The Best Clean Humor on the Internet

The internet is awash with humor. Some jokes are funny, while others are clean. Here we have the rare, yet valuable, funny, clean humor. Send your funny, clean humor to me.



Friday, March 30, 2007

Two men were in a boat ..


A boat in the sky
Originally uploaded by aremac.
Two men, Pete and Repeet, were in a boat, Pete fell out and was eaten by a shark, who was left?

Two men, Pete and Repeet, were in a boat, Pete fell out and was eaten by a shark, who was left?

Two men, Pete and Repeet, were in a boat, Pete fell out and was eaten by a shark, who was left?

Two men, Pete and Repeet, were in a boat, Pete fell out and was eaten by a shark, who was left?

Two men, Pete and Repeet, were in a boat, Pete fell out and was eaten by a shark, who was left?

Two men, Pete and Repeet, were in a boat, Pete fell out and was eaten by a shark, who was left?

Monday, March 26, 2007

Computer Heaven


Macelangelo
Originally uploaded by beesquare.
In Computer Heaven:

The management is from Intel,
The design and construction is done by Apple,
The marketing is done by Microsoft,
IBM provides the support,
Gateway determines the pricing.

In Computer Hell:

The management is from Apple,
Microsoft does design and construction,
IBM handles the marketing,
The support is from Gateway,
Intel sets the price.

Why you can't take it with you


goldbar
Originally uploaded by thane.
There once was a rich man who was near death.
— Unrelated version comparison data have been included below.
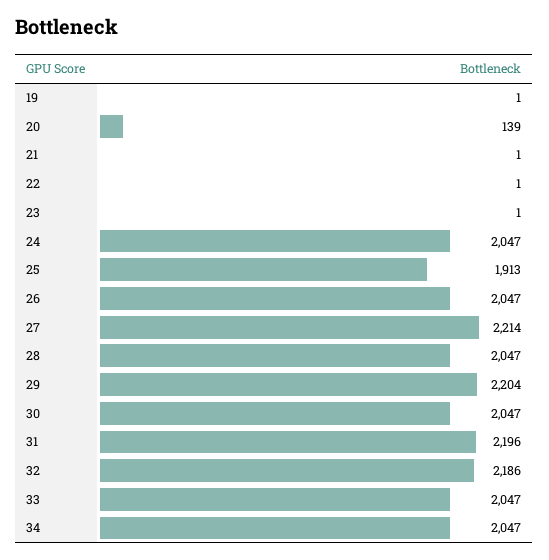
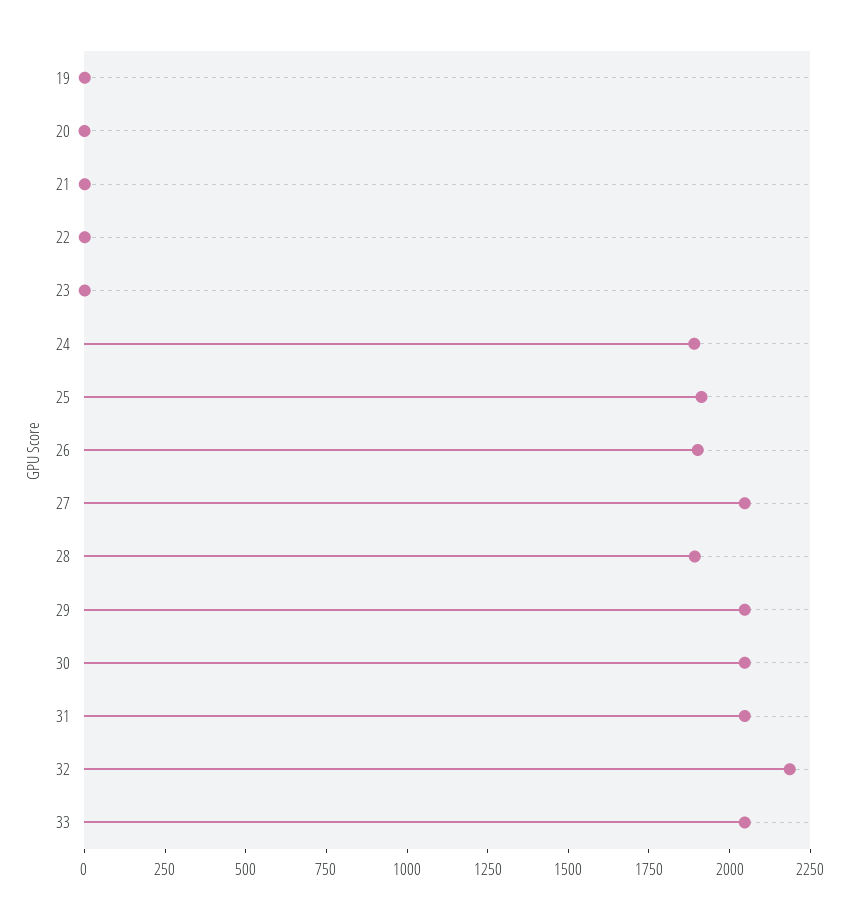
  {
    "19": 1,
-   "20": 139,
+   "20": 0,
    "21": 1,
    "22": 1,
    "23": 1,
-   "24": 2047,
+   "24": 1900,
    "25": 1913,
-   "26": 2047,
+   "26": 1900,
-   "27": 2214,
+   "27": 2050,
-   "28": 2047,
+   "28": 1900,
-   "29": 2204,
+   "29": 2050,
    "30": 2047,
-   "31": 2196,
+   "31": 2050,
    "32": 2186,
-   "33": 2047,
+   "33": 2047
-   "34": 2047
  }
He was very grieved because he had worked so hard for his money and he wanted to be able to take it with him to heaven. So he began to pray that he might be able to take some of his
wealth with him.

An angel hears his plea and appears to him. "Sorry, but you can't take your wealth with you." The man implores the angel to speak to God to see if He might bend the rules.
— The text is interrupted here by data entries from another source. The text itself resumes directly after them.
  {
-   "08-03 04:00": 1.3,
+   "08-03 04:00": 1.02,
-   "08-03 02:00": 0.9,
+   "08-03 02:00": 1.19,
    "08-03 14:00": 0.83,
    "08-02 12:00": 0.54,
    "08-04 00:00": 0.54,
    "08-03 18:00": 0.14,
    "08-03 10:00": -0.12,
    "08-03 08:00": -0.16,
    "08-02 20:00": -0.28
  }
The man continues to pray that his wealth could follow him. The angel
reappears and informs the man that God has decided to allow him to take one suitcase with him. Overjoyed, the man gathers his largest suitcase and fills it with pure gold bars and places it beside his bed.

Soon afterward the man dies and shows up at the Gates of Heaven to greet St. Peter. St. Peter seeing the suitcase says, "Hold on, you can't bring that in here!"
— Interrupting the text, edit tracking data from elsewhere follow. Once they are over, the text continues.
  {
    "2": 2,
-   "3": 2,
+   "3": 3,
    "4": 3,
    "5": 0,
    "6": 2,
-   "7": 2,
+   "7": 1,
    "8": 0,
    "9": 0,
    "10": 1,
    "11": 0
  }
But, the man explains to St. Peter that he has permission and asks him to verify his story with the Lord. Sure enough, St. Peter checks and comes back saying, "You're right. You are allowed one carry-on bag, but I'm supposed to check its contents before letting it through."

St. Peter opens the suitcase to inspect the worldly items that the man found too precious to leave behind and exclaims, "You brought pavement?!!!"